Ce travail de sélection des entreprises sur des critères de modèle économique décarboné et de limitation des impacts écologiques sur le site d’implantation pourrait être fait dans un premier temps sur l’ensemble des sites « clés en main France 2030 », qui feront partie des sites industriels les plus importants de demain et sont en mesure d’avoir un effet d’entraînement sur l’ensemble du tissu industriel.
Enfin, après la création d’emploi, le second objectif du SIZIAF est de limiter au maximum les nuisances générées par la zone industrielle vis-à-vis des riverains, ce qui peut parfois indirectement avoir des impacts positifs d’un point de vue écologique (préservation de la qualité de l’air, limitation des pollutions…). C’est la question de l’acceptabilité sociale qui devient un sujet majeur lors de l’implantation de projets industriels sur un territoire parce qu’elle représente un risque politique pour les élus locaux.
S’intéresser de nouveau à l’industrie
Pour conclure, nous pensons que les architectes doivent prendre à bras le corps le sujet de la réindustrialisation. Si l’on souhaite réindustrialiser la France, il faudra réimplanter des activités industrielles non seulement dans les zones clés en main mais probablement aussi implanter des activités industrielles de taille plus modeste à proximité des espaces résidentiels.

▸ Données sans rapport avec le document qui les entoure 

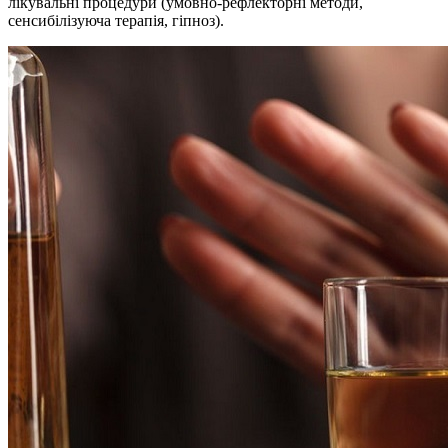
лікувальні процедури (умовно-рефлекторні методи,
сенсибілізуюча терапія, гіпноз).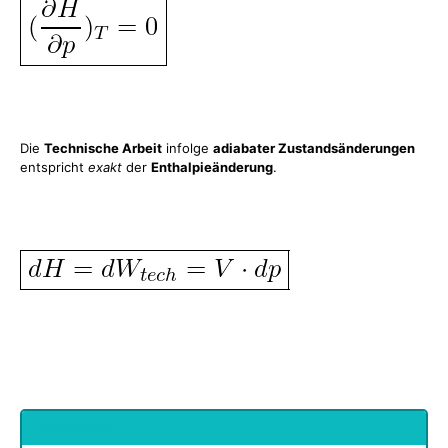
Die
Technische Arbeit
infolge
adiabater Zustandsänderungen
entspricht
exakt
der
Enthalpieänderung
.
undefiniert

Pour reconstruire un véritable tissu industriel qui maille le territoire, il nous faudra composer un paysage dans lequel les activités industrielles décarbonées (fabrication de vélos, voitures électriques, panneaux solaires photovoltaïques, éoliennes, pompes à chaleur, matériaux biosourcés et géosourcés, recyclage…) trouvent leur place : réintégrer l’industrie dans les paysages. Et donc penser l’industrie au regard des enjeux d’architecture et d’urbanisme. Quels matériaux ? quels volumes ? quels usages partagés avec les riverains ? quels emplois ? quelles mutualisations énergétiques ? quel degré d’ouverture au public ? quelle participation à la restauration de la biodiversité ? quelle évolutivité des bâtiments ?
Comment concilier activités industrielles décarbonées, beauté du paysage, bâtiments exemplaires, limitation des impacts sur les milieux naturels, ouverture sur le territoire et modèle économique solide ? Nous n’avons pas encore la réponse, mais nous sommes persuadés que l’architecture et l’urbanisme en détiennent une partie.